No me gusta hablar lenguas extranjeras. Me siento incómodo. Me veo a mí mismo entregado a un infructuoso esfuerzo de interpretación: oigo mi voz fuera de plano, se me olvida el papel, no recuerdo las instrucciones del director. Traducir, sin embargo, es otra cosa: el papel impreso me ofrece el lujo del diccionario, las inagotables transformaciones del tiempo, las disgresiones del sentido, el recurso a libros que de otro modo no abriría. De ahí que rehuya aquellos textos en los que la presencia del traductor ha de ser casi imperceptible. Al menos en el léxico, la sintaxis, el ritmo de la frase y otras peculiaridades. ¿Para qué un texto que traducido por otra persona arrojaría igual o similar resultado? Cuando he tenido que hacerlo ha recurrido siempre a la autosugestión de los seudónimos.

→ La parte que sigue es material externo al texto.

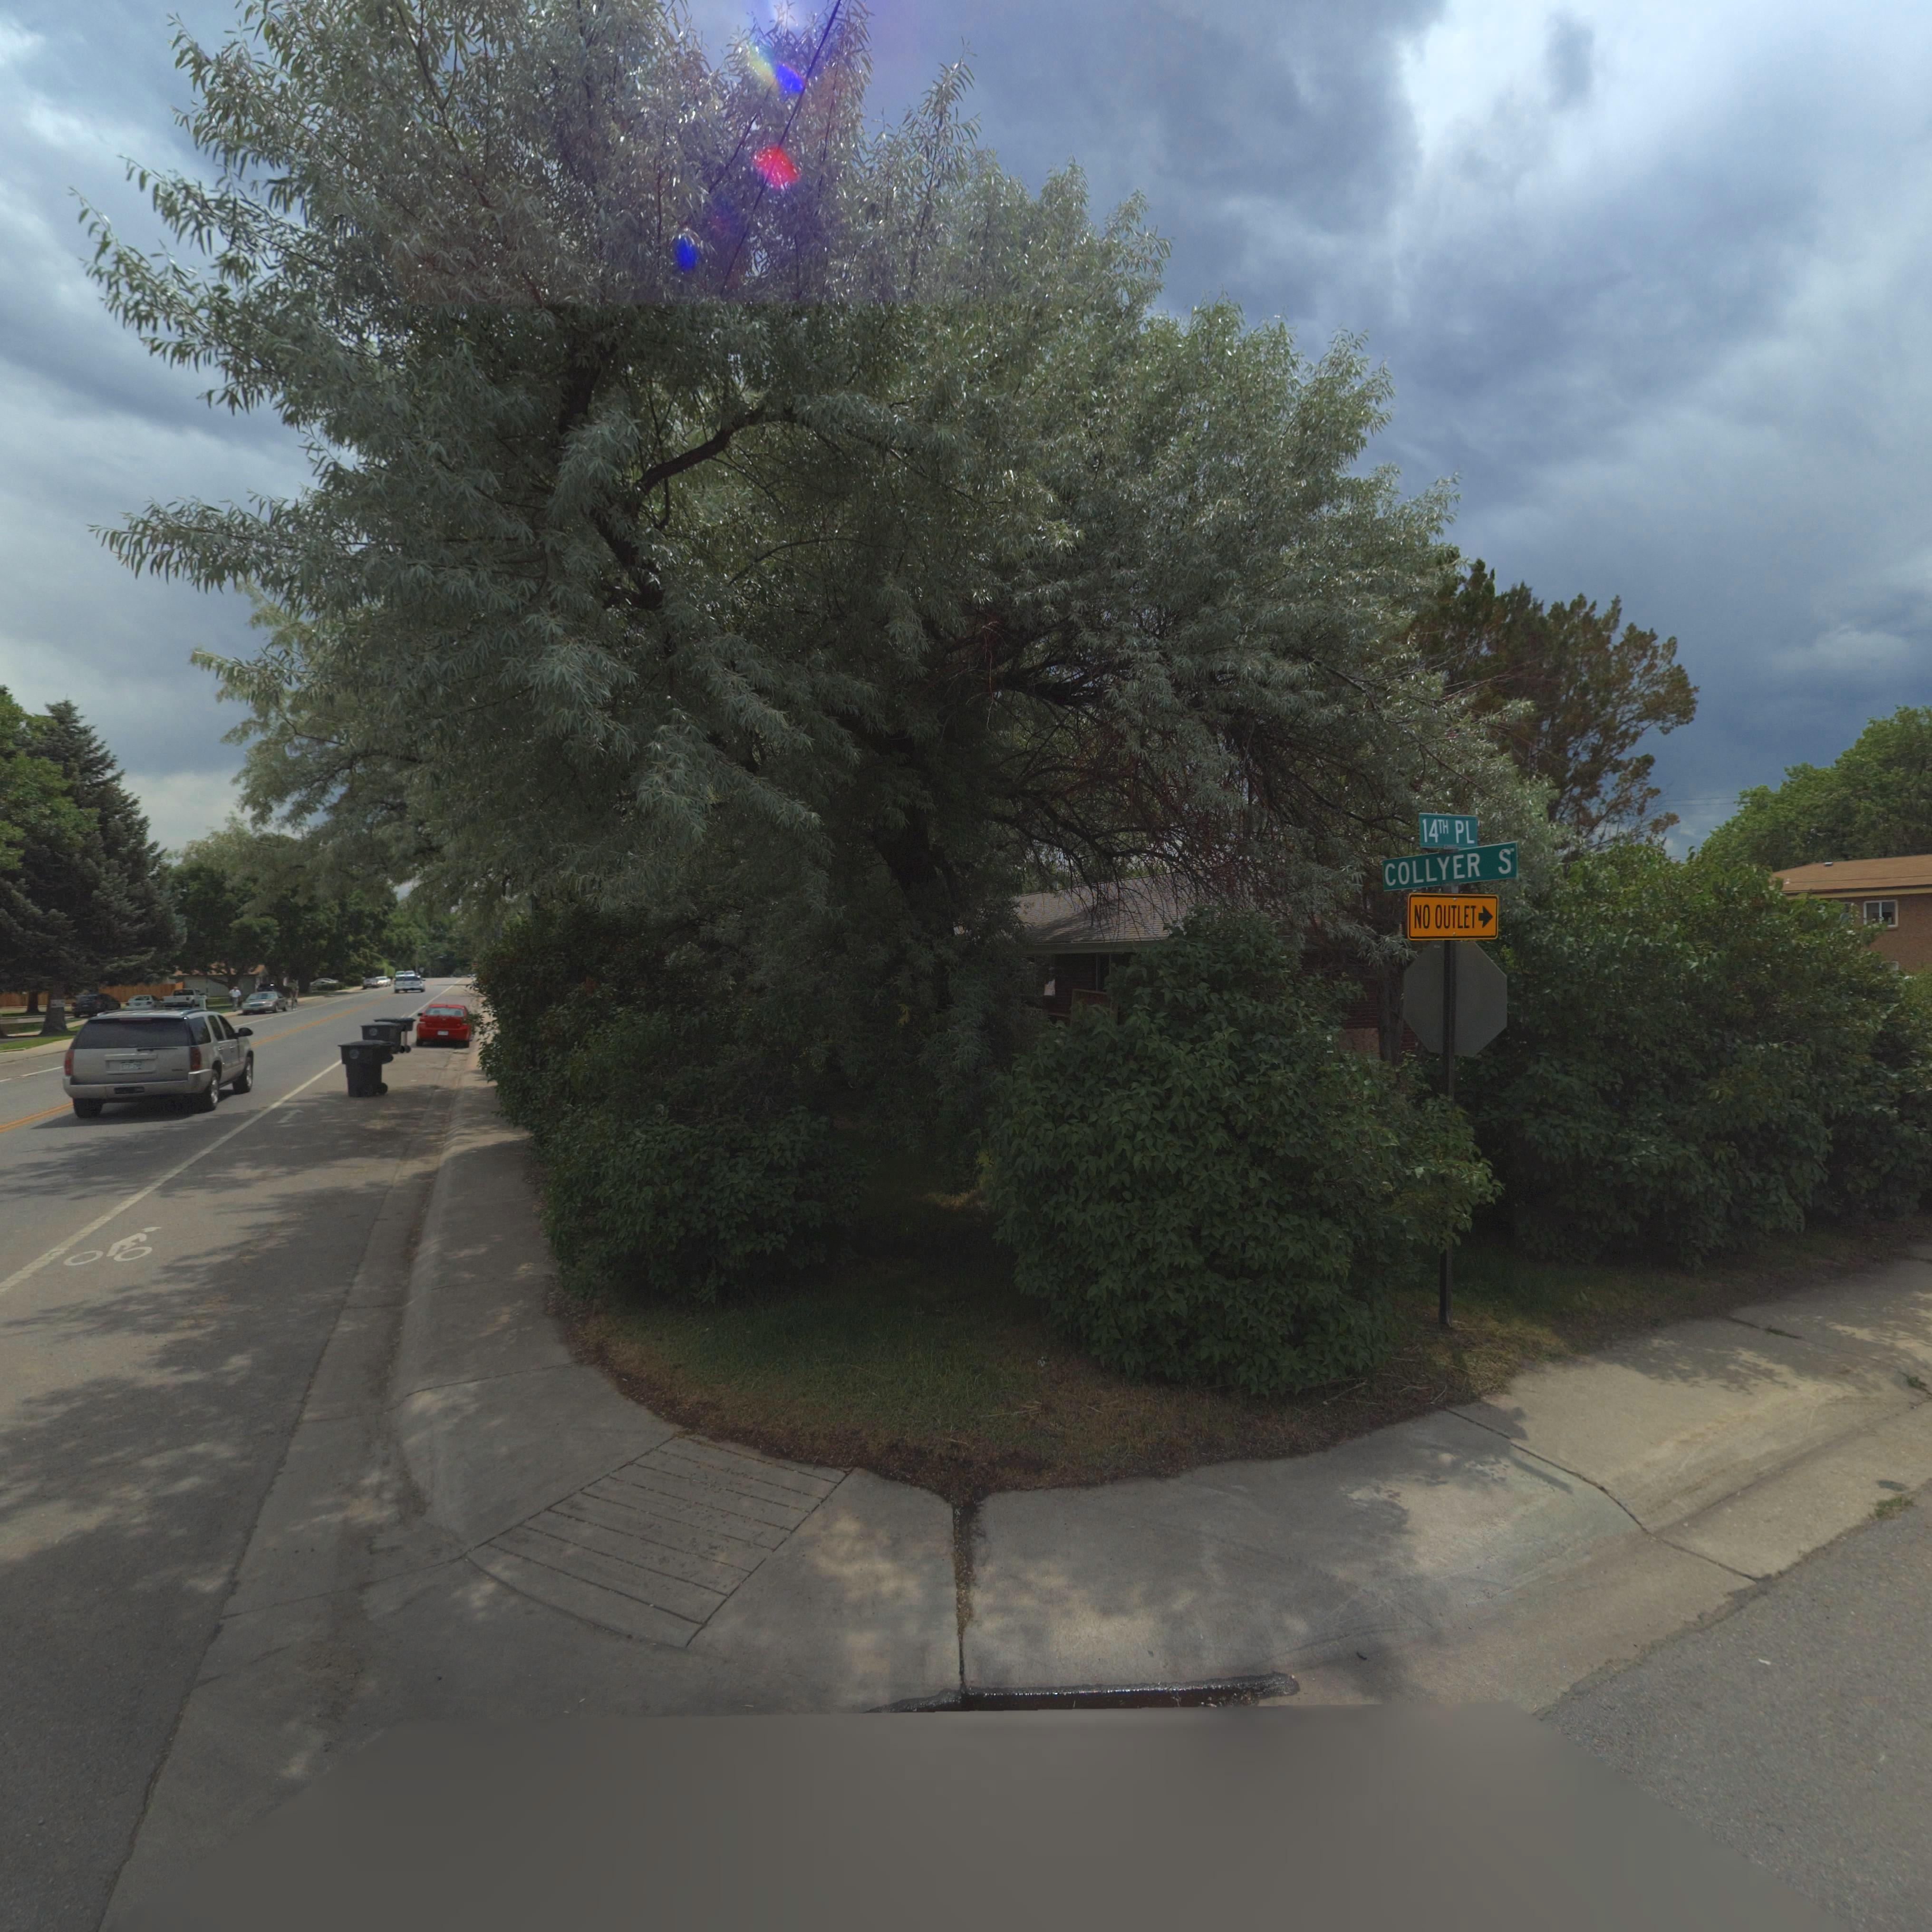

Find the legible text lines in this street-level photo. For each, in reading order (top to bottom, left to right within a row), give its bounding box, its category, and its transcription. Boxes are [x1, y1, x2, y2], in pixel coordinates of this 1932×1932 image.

Si se acepta que al escribir abrimos grietas en el muro de la inmortalidad, al traducir lo cementamos. A la hora de la verdad, entre escritor y traductor, instintivamente me identifico con el primero. Pero incluso si, de acuerdo con la célebre formulación de Mallarmé, «el mundo no existe más que para acabar alguna vez en un buen libro», tengo la convicción de que tarde o temprano ese libro será traducido.
Texto de la conferencia pronunciada en la Facultad de Filosofía y Letras de la Universidad de Málaga en mayo de 1996.